Dann die entscheidende Frage: „Haben Sie Kinder?“ Mist. Die Suche für das Fußballteam würde weitergehen müssen. Zwei Sommer später stolzierten die Jungs breitbeinig vor dem Dönerrestaurant auf und ab. Doch die Mackerpose zerbrach am Eisangebot: „Alter, die haben Schoki!“ „Ich will lieber Schlumpf.“ Im Jahr darauf machte Yildiz dicht. Von da an hingen sie kiffend in einer Tordurchfahrt ab und grüßten nicht mehr.
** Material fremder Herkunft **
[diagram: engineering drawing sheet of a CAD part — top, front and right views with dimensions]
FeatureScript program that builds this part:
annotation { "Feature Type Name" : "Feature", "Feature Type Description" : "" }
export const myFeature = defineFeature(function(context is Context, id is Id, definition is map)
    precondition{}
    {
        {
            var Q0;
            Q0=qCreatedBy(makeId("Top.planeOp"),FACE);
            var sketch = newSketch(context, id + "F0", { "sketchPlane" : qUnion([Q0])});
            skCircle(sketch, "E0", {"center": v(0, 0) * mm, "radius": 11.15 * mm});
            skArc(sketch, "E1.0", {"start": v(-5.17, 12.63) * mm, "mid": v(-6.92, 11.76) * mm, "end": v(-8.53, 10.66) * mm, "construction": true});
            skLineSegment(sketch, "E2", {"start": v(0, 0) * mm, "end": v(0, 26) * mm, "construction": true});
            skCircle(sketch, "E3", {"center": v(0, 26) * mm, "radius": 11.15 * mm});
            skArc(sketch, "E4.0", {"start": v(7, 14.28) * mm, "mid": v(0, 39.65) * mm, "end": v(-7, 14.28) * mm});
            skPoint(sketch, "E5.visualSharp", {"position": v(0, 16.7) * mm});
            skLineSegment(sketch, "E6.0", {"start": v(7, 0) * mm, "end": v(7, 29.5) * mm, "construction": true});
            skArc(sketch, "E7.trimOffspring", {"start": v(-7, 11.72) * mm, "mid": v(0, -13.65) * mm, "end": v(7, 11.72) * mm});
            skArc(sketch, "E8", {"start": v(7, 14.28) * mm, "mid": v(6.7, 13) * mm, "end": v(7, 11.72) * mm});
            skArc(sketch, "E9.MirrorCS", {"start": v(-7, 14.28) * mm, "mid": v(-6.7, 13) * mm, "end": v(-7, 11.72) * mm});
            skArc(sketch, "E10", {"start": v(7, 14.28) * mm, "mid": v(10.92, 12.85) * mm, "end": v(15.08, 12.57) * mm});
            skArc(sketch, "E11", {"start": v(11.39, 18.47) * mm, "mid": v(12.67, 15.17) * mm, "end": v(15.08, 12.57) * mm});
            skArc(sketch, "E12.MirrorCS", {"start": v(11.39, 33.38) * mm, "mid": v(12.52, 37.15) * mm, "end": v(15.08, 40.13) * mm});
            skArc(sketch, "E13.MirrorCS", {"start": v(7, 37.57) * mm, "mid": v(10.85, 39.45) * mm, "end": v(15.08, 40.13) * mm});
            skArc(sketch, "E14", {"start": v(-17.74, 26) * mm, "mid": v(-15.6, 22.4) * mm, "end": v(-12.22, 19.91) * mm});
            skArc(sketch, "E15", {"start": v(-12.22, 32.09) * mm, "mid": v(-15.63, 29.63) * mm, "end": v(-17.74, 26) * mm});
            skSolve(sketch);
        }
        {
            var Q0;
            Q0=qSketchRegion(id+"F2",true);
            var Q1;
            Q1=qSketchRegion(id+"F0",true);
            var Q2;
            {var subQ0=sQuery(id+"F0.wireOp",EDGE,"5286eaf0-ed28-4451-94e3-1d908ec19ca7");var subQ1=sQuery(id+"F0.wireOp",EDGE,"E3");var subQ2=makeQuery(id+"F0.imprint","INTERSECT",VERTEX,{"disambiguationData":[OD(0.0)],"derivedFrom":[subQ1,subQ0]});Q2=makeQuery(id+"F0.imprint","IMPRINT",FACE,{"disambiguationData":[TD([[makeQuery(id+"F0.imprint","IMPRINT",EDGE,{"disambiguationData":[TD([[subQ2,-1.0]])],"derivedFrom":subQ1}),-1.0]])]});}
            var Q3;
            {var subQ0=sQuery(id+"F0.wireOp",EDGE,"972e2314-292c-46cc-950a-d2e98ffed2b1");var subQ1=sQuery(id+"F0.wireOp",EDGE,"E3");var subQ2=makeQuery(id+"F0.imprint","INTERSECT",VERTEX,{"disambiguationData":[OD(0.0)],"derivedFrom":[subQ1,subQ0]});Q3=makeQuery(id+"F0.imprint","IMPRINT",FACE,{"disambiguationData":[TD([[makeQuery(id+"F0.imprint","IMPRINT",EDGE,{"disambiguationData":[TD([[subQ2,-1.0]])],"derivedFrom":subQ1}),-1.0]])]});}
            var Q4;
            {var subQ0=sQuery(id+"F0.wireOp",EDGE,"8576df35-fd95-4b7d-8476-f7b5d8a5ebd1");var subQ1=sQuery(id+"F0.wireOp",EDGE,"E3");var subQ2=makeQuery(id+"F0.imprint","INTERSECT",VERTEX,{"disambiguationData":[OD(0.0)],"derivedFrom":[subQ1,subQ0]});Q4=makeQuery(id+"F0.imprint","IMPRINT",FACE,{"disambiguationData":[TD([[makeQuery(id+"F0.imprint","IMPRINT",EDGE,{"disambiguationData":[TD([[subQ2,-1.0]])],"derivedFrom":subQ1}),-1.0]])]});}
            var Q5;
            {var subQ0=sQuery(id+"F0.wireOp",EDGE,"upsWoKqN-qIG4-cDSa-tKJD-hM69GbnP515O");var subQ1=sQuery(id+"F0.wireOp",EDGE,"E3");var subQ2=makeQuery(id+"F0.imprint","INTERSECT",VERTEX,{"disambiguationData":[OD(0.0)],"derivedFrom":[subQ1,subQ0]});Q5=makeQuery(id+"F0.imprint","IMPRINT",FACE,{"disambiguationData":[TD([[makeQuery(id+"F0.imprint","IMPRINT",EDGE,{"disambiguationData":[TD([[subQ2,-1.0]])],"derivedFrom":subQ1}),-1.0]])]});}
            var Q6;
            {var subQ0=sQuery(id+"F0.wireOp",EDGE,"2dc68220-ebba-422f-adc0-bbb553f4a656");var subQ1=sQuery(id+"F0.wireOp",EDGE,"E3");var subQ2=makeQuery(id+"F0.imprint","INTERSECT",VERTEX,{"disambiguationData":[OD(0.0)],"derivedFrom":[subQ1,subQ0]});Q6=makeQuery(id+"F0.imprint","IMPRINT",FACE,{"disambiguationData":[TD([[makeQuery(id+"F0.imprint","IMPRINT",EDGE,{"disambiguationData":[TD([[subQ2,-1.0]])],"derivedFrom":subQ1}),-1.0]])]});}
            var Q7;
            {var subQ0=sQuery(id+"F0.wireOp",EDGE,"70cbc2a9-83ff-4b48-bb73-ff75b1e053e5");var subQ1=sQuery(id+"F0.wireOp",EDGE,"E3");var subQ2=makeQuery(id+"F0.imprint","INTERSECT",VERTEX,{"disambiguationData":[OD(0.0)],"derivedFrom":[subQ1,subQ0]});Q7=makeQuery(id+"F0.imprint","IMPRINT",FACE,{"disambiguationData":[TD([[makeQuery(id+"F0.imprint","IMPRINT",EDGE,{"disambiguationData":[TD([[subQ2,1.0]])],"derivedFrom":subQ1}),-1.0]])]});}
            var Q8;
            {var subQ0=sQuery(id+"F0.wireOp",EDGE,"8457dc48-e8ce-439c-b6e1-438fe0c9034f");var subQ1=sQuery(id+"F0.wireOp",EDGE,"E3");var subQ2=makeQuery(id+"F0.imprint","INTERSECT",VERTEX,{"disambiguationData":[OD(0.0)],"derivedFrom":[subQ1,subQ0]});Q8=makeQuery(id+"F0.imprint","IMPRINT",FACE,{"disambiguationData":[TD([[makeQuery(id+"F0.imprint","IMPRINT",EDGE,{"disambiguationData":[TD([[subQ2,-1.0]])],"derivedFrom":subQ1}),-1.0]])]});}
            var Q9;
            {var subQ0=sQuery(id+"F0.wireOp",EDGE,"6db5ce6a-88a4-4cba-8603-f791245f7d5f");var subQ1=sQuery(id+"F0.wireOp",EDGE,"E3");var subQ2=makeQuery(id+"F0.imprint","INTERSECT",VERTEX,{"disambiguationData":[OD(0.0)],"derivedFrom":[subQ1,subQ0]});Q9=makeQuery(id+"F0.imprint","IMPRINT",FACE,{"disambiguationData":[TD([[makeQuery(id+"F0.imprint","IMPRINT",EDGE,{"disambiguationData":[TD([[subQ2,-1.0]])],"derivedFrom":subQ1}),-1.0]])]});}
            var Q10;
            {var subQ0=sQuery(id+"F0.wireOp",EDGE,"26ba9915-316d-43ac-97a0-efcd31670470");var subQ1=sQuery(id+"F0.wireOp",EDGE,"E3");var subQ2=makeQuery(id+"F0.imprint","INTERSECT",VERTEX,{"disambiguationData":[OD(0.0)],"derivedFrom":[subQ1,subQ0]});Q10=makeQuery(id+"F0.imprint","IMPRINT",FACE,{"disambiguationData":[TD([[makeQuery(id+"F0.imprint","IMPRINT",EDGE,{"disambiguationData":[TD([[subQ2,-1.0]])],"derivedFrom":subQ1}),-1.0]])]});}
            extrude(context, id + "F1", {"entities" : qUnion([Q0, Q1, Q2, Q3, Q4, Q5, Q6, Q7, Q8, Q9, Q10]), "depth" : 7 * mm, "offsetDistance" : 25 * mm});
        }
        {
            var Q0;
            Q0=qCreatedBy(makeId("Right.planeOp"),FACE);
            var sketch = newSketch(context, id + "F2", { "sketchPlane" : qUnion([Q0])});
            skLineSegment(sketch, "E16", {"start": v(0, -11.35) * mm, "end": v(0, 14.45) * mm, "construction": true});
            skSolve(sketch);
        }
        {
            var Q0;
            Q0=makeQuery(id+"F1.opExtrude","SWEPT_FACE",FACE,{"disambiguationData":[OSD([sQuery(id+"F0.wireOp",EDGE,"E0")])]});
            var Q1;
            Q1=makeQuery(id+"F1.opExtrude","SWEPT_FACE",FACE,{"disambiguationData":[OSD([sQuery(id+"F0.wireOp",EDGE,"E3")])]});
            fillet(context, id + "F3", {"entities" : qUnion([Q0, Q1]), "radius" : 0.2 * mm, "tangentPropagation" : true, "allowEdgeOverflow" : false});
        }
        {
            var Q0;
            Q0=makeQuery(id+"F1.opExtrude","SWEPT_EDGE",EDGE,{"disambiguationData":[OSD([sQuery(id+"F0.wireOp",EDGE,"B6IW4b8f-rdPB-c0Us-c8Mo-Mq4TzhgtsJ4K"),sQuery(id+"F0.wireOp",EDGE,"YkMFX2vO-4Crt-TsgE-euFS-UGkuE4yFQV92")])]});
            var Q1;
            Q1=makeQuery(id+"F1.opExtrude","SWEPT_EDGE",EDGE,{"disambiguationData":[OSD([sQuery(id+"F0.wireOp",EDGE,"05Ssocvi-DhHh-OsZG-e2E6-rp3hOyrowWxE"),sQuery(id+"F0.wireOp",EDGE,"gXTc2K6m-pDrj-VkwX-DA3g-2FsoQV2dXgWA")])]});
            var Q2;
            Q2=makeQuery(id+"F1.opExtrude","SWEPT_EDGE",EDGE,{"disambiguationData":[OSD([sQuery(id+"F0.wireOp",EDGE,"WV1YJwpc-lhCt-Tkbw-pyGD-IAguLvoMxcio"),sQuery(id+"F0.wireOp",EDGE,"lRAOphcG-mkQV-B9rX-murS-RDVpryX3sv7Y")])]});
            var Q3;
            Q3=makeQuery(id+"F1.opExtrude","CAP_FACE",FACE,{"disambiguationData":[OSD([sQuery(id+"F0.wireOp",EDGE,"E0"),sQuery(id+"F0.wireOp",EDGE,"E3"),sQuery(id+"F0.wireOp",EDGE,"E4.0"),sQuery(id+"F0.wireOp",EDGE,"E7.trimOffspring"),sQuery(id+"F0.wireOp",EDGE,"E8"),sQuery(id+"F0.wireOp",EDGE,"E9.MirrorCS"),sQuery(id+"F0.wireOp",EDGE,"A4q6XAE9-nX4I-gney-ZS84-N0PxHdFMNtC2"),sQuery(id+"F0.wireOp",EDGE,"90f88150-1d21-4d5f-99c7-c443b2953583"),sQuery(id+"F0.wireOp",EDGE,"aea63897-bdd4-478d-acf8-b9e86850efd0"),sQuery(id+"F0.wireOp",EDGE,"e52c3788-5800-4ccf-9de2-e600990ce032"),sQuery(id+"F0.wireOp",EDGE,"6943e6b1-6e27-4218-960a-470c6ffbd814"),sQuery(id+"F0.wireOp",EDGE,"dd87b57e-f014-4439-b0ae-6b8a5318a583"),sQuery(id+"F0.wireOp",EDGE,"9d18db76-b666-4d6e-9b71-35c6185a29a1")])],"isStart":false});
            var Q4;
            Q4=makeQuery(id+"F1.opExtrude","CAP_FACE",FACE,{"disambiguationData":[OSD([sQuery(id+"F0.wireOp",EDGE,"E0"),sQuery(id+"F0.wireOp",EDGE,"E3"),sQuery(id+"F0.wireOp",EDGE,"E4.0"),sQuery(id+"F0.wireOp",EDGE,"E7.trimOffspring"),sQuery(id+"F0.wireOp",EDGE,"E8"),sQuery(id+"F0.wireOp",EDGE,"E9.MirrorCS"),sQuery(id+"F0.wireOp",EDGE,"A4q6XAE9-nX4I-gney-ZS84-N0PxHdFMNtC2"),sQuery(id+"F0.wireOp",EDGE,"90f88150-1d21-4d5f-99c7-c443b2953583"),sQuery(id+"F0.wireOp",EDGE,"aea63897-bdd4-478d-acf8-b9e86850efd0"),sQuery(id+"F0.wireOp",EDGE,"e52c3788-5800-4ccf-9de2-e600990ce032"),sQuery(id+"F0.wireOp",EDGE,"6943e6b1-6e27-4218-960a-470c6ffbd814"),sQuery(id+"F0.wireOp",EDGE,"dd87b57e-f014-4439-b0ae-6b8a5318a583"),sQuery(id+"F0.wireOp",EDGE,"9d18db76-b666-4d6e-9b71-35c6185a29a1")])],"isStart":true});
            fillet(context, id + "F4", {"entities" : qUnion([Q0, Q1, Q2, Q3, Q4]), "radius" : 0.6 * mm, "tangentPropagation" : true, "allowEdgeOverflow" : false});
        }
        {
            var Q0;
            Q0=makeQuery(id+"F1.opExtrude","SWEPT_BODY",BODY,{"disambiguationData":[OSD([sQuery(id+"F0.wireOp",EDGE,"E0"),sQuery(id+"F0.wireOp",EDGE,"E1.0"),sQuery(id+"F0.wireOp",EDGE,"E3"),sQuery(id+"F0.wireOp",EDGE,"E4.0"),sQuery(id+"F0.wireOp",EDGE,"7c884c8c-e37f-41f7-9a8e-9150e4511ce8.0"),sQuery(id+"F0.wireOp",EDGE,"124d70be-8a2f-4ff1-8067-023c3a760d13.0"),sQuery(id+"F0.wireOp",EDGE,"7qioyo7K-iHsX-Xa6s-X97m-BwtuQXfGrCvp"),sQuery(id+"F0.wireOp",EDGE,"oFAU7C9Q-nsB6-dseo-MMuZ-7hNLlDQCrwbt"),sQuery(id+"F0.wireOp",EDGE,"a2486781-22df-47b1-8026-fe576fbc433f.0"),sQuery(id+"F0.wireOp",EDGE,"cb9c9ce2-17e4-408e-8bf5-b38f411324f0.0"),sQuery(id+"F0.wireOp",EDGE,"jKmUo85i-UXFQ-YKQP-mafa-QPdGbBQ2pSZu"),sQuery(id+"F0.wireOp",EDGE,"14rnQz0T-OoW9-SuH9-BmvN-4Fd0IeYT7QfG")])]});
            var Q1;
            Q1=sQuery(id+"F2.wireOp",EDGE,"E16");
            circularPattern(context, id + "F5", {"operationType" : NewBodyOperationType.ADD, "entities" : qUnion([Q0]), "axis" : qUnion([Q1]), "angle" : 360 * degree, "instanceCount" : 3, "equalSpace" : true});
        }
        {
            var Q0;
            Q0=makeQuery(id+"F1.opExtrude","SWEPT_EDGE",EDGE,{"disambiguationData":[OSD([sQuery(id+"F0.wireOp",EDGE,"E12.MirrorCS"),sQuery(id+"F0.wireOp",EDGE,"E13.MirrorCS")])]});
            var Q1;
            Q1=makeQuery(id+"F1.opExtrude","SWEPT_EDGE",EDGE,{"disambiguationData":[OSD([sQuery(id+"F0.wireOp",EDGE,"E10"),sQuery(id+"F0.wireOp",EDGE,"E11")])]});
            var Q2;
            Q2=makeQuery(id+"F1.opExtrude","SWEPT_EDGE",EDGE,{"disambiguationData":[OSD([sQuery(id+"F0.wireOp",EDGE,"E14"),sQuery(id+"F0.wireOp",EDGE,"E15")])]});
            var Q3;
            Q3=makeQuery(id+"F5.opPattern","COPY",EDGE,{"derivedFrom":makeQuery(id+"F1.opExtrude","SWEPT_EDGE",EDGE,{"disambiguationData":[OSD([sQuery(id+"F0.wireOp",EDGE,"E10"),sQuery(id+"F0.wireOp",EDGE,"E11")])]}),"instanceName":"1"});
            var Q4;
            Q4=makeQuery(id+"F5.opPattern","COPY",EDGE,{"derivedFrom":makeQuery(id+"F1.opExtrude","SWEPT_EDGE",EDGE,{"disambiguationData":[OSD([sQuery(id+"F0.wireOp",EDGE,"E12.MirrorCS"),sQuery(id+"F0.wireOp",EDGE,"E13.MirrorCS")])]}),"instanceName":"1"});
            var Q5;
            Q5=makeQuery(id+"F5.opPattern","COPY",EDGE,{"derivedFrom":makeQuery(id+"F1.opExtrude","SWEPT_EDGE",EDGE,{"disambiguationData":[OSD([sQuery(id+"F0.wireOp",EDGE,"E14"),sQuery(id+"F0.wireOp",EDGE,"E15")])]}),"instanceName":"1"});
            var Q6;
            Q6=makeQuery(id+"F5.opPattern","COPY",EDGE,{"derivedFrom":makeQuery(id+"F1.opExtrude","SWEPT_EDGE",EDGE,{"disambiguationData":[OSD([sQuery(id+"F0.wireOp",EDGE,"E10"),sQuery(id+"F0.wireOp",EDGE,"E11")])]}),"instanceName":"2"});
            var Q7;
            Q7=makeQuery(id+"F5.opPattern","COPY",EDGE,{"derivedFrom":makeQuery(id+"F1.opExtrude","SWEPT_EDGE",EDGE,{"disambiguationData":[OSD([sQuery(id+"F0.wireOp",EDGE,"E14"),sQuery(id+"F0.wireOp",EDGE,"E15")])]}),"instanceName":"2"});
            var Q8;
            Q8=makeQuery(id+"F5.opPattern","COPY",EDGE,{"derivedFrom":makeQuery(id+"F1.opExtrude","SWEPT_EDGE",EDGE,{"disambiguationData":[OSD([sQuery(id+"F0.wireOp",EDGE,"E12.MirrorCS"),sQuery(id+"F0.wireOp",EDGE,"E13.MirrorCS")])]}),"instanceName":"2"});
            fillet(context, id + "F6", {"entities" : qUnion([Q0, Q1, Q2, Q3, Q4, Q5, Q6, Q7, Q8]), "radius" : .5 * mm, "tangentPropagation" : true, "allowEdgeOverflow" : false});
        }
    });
Die, die nun auf dem Sportplatz gegen Bälle dreschen, sind wie sie damals – und auch nicht. Im Vorbeilaufen höre ich den Kleinsten warnen: „Wir Araber müssen zusammenhalten. Die Deutschen mögen uns nicht.“
Unsicherheiten im Miteinander waren schon vor der Pandemie spürbar. Doch die alte Gelassenheit fehlt. Die Grüppchen im Park blicken skeptischer aufeinander. Oder bin ich das? Ich habe begonnen, die Straße zu beobachten. Es gibt teure Autos, die anhalten und von der Schlumpfeis-Gang umlagert werden. Die Insassen bleiben sitzen, doch sie geben der Gruppe etwas mit. Nichts, was man greifen kann. Nebenan geraten die Trinker in Streit. Ein riesiger Hund jagt durch die Menge hindurch einer Papiertüte hinterher.
Die geilste Gang
Als die Polizei an jenem Freitag wieder abrückt, läuft eine besorgte Mutter den Beamten hinterher. Wie das weitergehen soll? „Dit is in der janzen Stadt so“, erklärt einer der Männer und macht keinen Hehl aus seiner Ratlosigkeit. „Wir sind die geilste Gang!“, schreit ein Mädchen in den Kiezhimmel.
Allen pandemiebedingten Unzumutbarkeiten, den Dauerbaustellen und prekären Verhältnissen zum Trotz leben hier Nachbarinnen und Nachbarn respektvoll Tür an Tür. Das kostet manchmal viel Kraft. Wer mehr hat, muss mehr geben. Ich bin ein Teil von Etwas.
Gestern landete ein Rettungshubschrauber unten im Park. Als er in die Wolken stieg, schauten wir ihm – schweigend – lange nach.